‘Learning about learning’ – a conundrum and a possible resolution
Ronald Barnett
What is it to learn? The question has always been fraught with difficulty but perhaps it takes on particularly added degrees of difficulty in the modern age. One aspect of the concept of ‘learning’ is that, through one’s learning, one can go on better than before. One understands the world anew and so is better placed to negotiate one’s way through the world. But this aspect of learning is in jeopardy. For the modern age is replete with challenge, competing values and unpredictability. Consequently, it is by no means clear that learning, understood as a means to negotiate the world more effectively, holds the legitimacy it once held.

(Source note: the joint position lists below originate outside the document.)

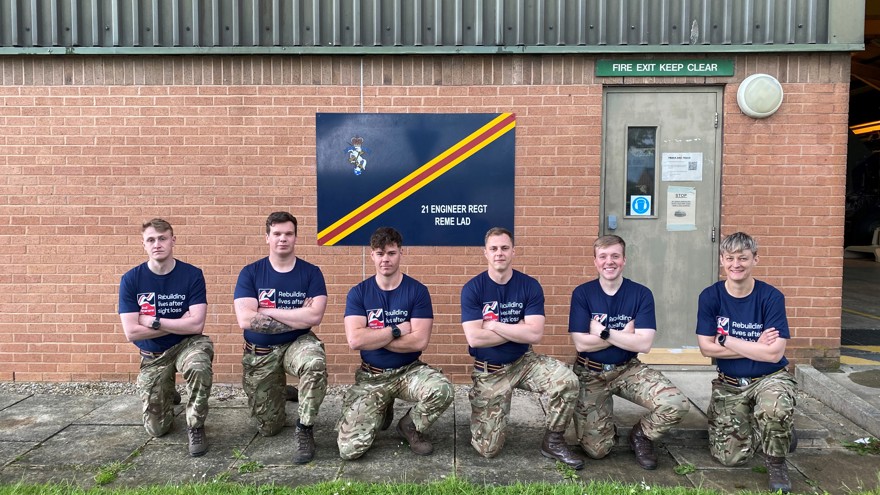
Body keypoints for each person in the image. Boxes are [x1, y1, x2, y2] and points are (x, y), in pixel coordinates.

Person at [460, 227, 584, 469]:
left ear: (513, 251)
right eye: (493, 249)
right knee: (487, 450)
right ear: (485, 253)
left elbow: (535, 333)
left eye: (505, 248)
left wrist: (493, 324)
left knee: (567, 381)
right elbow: (475, 338)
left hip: (524, 361)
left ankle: (554, 440)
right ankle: (483, 412)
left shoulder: (529, 286)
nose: (499, 254)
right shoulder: (473, 288)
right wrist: (517, 327)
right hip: (490, 370)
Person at [568, 235, 690, 470]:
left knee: (675, 403)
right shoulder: (583, 294)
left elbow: (644, 344)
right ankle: (604, 425)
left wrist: (603, 332)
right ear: (595, 261)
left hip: (628, 369)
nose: (609, 261)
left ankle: (641, 436)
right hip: (589, 373)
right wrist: (624, 336)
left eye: (615, 256)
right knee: (597, 451)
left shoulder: (641, 294)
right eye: (603, 256)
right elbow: (581, 344)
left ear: (624, 260)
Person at [337, 227, 454, 459]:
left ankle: (409, 425)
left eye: (391, 253)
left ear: (401, 253)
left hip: (408, 371)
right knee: (349, 451)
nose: (385, 259)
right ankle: (383, 407)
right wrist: (396, 330)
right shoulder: (359, 293)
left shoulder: (417, 291)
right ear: (372, 255)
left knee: (441, 389)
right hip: (372, 377)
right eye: (380, 254)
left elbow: (420, 340)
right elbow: (355, 340)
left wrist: (375, 337)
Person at [695, 232, 797, 493]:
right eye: (730, 258)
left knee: (774, 409)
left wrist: (725, 341)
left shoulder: (771, 297)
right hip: (729, 384)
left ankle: (776, 460)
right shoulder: (710, 296)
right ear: (722, 260)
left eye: (743, 258)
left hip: (769, 377)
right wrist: (756, 346)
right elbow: (706, 349)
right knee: (729, 459)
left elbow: (773, 354)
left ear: (755, 259)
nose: (736, 264)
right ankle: (771, 430)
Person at [233, 211, 328, 464]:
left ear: (296, 237)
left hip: (298, 343)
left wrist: (265, 311)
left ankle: (305, 428)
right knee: (268, 429)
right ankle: (279, 390)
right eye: (277, 234)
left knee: (315, 363)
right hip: (261, 353)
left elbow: (314, 317)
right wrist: (298, 313)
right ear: (267, 237)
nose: (282, 239)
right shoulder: (250, 273)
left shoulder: (311, 273)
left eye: (288, 234)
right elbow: (245, 320)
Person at [118, 218, 214, 457]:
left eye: (162, 238)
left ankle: (196, 425)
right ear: (144, 244)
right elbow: (131, 332)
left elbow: (197, 324)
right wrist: (180, 323)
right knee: (157, 429)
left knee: (199, 366)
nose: (157, 244)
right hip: (154, 354)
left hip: (187, 345)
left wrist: (152, 320)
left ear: (173, 240)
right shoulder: (131, 280)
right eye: (151, 239)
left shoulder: (192, 275)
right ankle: (167, 391)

What, then, against this background, of the concept of learning? Can it still do work for us today? If tomorrow is not going to be like today, and if tomorrow is going to present us with incommensurable sets of concepts that challenge not just our actions but our identities, then the concept of learning can only be saved by some major surgery. The idea of learning as a means of securing better guides for negotiating the world has to be put in the dock if not repudiated altogether. It seems that it may not be possible to learn about the world in the earlier edifying form that ‘learning’ took. In turn, it follows that learning about learning is in double jeopardy.
I want to address this conundrum by following a course of reflecting on what it is to be – and to become - in a complex world. I shall introduce the three terms ‘hope’, ‘faith’ and ‘venture’. I shall return to such traditional – and even old-fashioned – ideas such as ‘understanding’ and ‘care’. I shall also want to draw on, and distinguish between, dispositions (such as ‘a will to learn’) and qualities (such a ‘fortitude’). And, en route, I shall critique (albeit only as a side commentary) the idea of learning outcomes. Crudely, I shall argue that it still makes sense to talk of learning in the contemporary world, but only if we broaden our sense of learning to include that of going on in a world in which there are no rules for going on.